Family and friends alike were amazed by her precocious writing abilities. Max de La Bruyere, the 2012 editor-in-chief of the Yale Daily News, noted Keegan’s ability to challenge “people to think” through her writing and activism. Professors loved her. Harold Bloom, the renowned literary critic who taught Keegan at Yale, called her “wise, almost beyond measure.”

On May 26, 2012, she was tragically killed in a car accident. She was 22 years old.

The day after, the Yale Daily News published her final essay online, entitled “The Opposite of Loneliness.” In it, she described her uneasiness about leaving the Yale community and going into the real world, where she feared losing that feeling of being surrounded by “an abundance of people, who are in this together.”

There exists no word in the English language to describe “the opposite of loneliness.” But Keegan’s magnum opus goes beyond merely stating her fear of losing that feeling. On first reading, it may seem that she stated the obvious — but it is great-sounding, feel-good mush that can, at times, seem impossible to realize in the real world. “What we have to remember is that we can still do anything,” she said, “We can start over ... We’re so young.”

However, a deeper look at Keegan’s take on the last word in that title, “loneliness,” reveals two interpretations. Obviously, there is loneliness as a product of physical isolation, when one is detached from a community or without close friends. Keegan felt the opposite of this at Yale and feared most that after graduation, she would experience that.

Then there is the loneliness felt in the hypercompetitive environment of Yale — and, for that matter, the rest of the Ivy League. Everyone seems to have their lives focused, scheduled and detailed. A handful of students wreck grading curves. Professorial favorites gain brownie-points in office hours. If it were a club, “excessive resume padding” would have the highest membership bar none. A student at these schools may not be lonely, in the sense that they lack friendship. But they may be very, very lonely in the search for adequacy through the perfect internship, the lucrative job offering, the prestigious fellowship.

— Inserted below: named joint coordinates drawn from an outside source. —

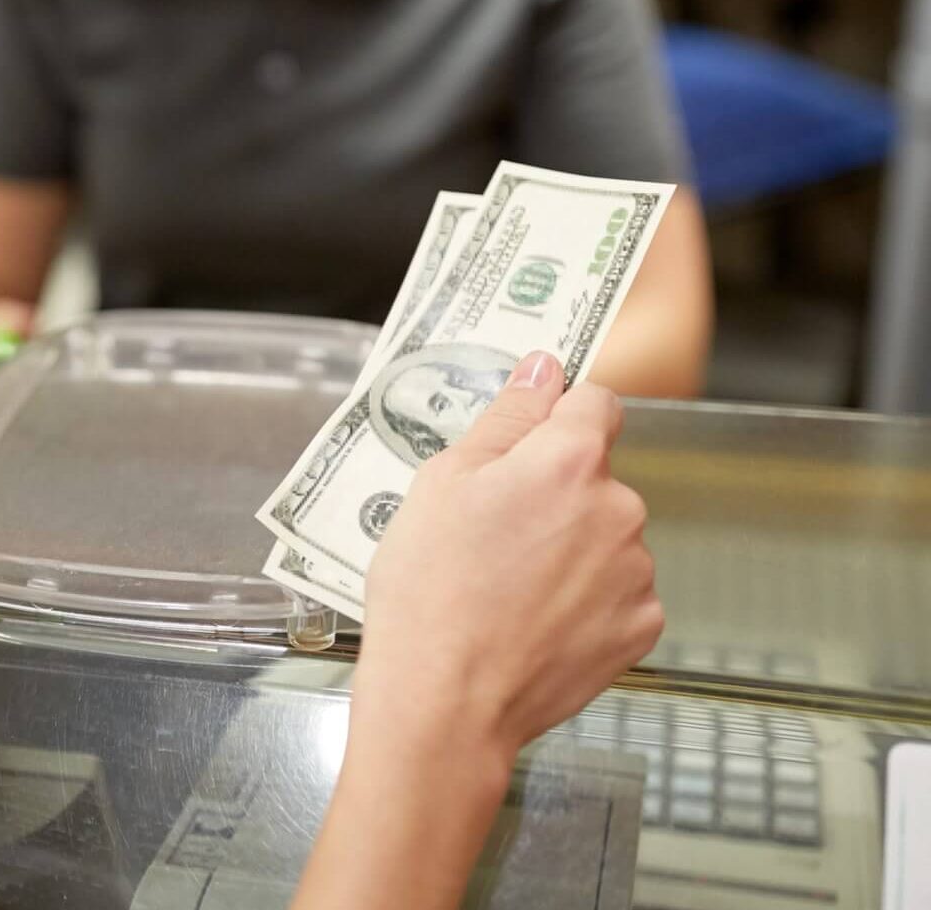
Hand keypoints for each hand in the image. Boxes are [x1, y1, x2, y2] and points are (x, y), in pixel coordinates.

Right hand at [354, 350, 662, 772]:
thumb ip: (506, 418)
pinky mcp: (640, 627)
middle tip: (491, 534)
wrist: (445, 702)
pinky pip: (617, 594)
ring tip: (506, 588)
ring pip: (605, 538)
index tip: (529, 439)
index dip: (557, 416)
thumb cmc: (429, 592)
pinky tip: (533, 621)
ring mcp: (635, 572)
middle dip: (554, 495)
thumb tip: (543, 368)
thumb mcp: (443, 484)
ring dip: (570, 551)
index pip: (594, 402)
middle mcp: (619, 508)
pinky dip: (584, 603)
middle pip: (595, 477)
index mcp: (569, 460)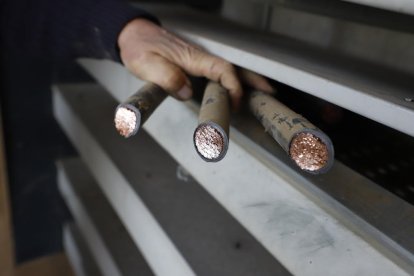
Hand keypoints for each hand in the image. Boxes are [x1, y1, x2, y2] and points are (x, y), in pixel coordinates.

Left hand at [118, 18, 272, 109]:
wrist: (133, 35)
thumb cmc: (140, 47)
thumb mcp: (147, 64)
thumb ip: (167, 78)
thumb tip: (187, 92)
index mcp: (192, 58)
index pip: (222, 69)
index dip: (233, 85)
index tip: (236, 101)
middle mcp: (199, 58)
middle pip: (232, 68)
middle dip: (252, 79)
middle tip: (269, 91)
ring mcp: (198, 61)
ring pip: (228, 70)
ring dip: (245, 80)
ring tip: (260, 92)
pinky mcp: (193, 65)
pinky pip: (218, 72)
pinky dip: (231, 80)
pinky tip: (234, 89)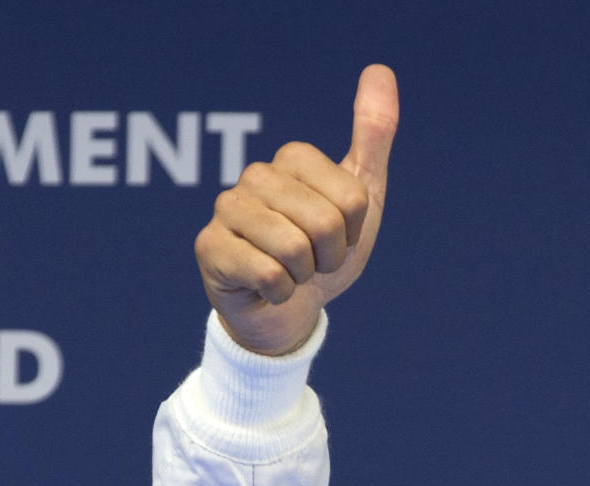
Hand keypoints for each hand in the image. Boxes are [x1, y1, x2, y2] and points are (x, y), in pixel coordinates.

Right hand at [194, 64, 397, 354]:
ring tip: (290, 273)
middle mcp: (255, 175)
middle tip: (312, 263)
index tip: (336, 241)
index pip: (350, 199)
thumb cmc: (322, 255)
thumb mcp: (360, 200)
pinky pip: (268, 275)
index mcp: (292, 159)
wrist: (288, 313)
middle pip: (324, 223)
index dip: (352, 233)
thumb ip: (373, 137)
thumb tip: (380, 69)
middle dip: (328, 258)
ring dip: (303, 277)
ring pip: (294, 249)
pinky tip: (267, 289)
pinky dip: (280, 294)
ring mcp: (227, 209)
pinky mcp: (209, 247)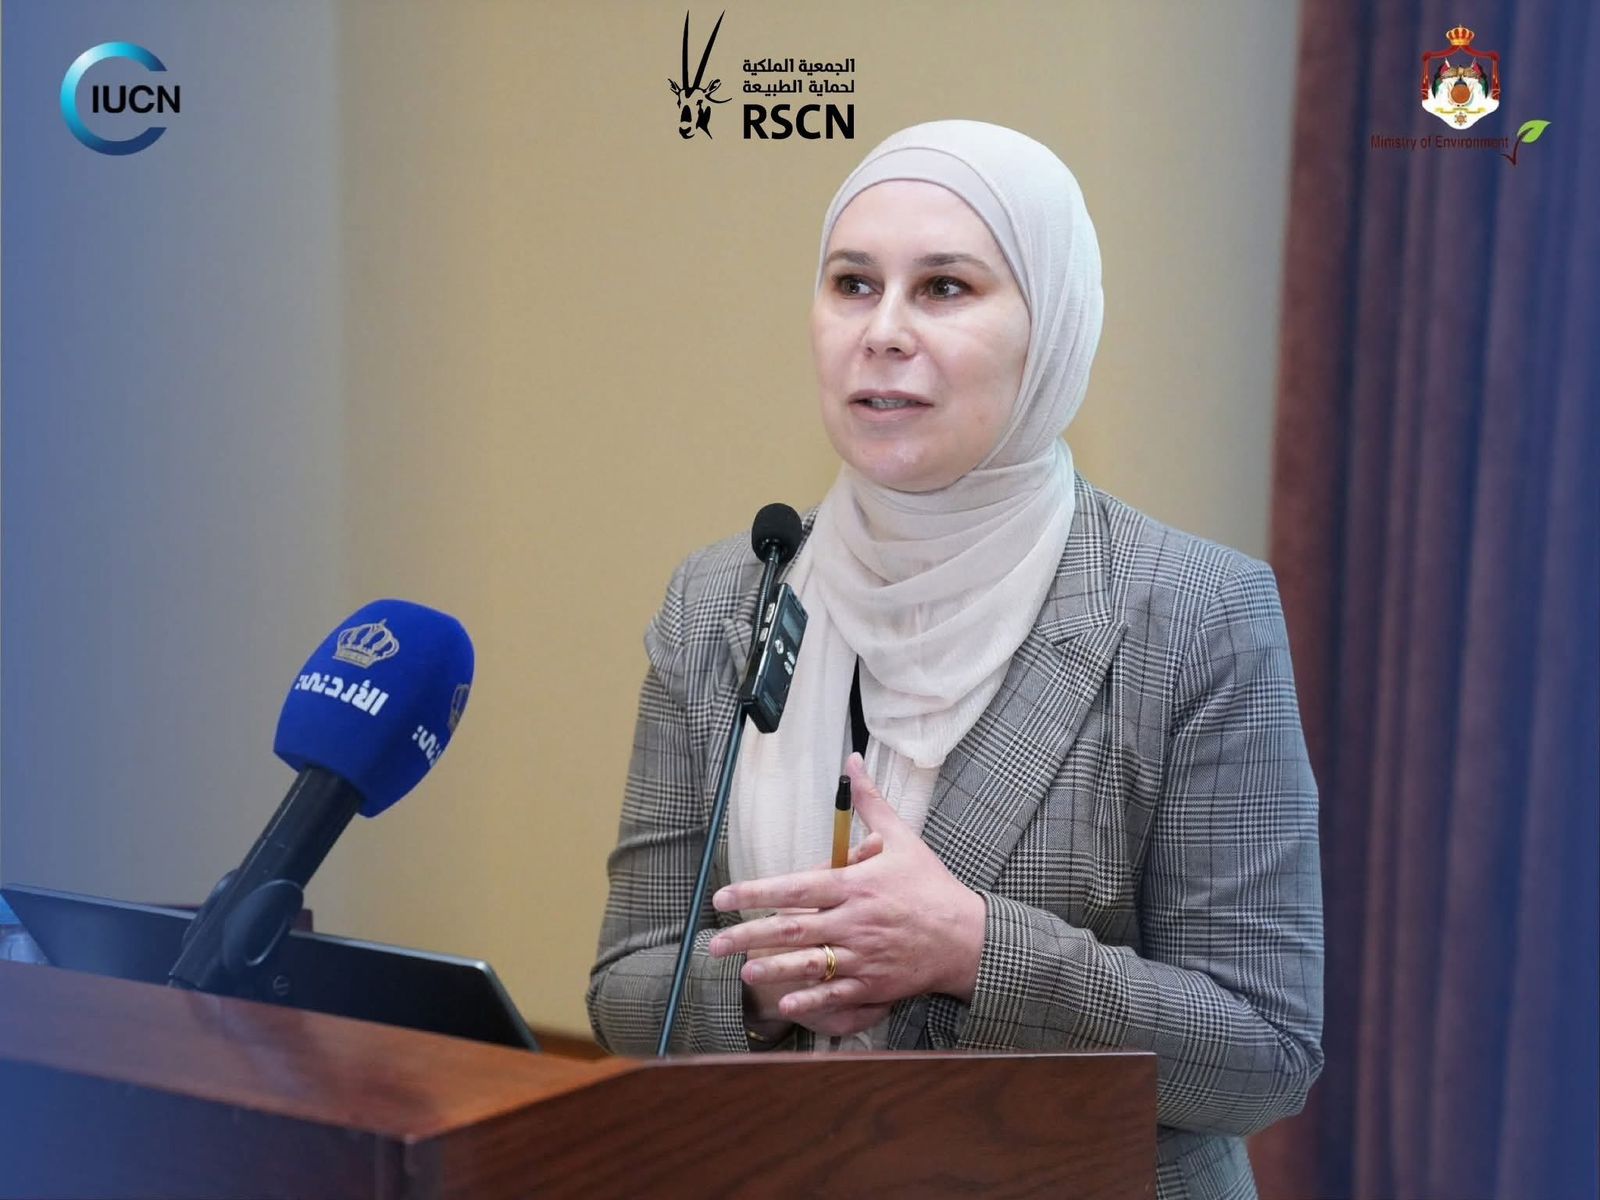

This reading of Keegan is significant. As someone who checked off all the boxes of the typical Ivy League resume — President of the College Democrats, intern for former President Barack Obama’s 2008 campaign — she championed those “lost in this sea of liberal arts” as heroes. They may not have had “it” all figured out, but they at least refused to give into easy, passionless career paths offered at schools like Yale. Plus, perhaps Keegan didn’t have it figured out either. Toward the end she wrote, “Some of us know exactly what we want and are on the path to get it … To you I say both congratulations and you suck.”

The ultimate goal of her essay is not to forewarn fellow graduates of life of impending loneliness, without “a capella groups, sports teams, houses, societies, clubs.” Rather, Keegan reminds us of how young we are. How much possibility remains unexplored. How many good moments we haven’t had with people we haven’t yet met.

Keegan, the poet, novelist, philosopher and social critic, would have turned 28 years old later this month, on Oct. 25. Let us remember the legacy of optimism she left behind. To seniors in their home stretch or first-years just starting their journey, remember — “the notion that it’s too late to do anything is comical.” Join that affinity group that caught your attention in your inbox. Ask that charismatic professor to lunch. Apply to graduate school.

Dartmouth will sometimes make you feel “in love, impressed, humbled, scared.” It may often make you feel lonely, in both senses of the word. But through it all, we must remember not to let college be a series of “I wish I had done X” excuses. Take chances; risk it all. We must pursue our dreams. We must find meaning and adequacy. We must find the “opposite of loneliness.”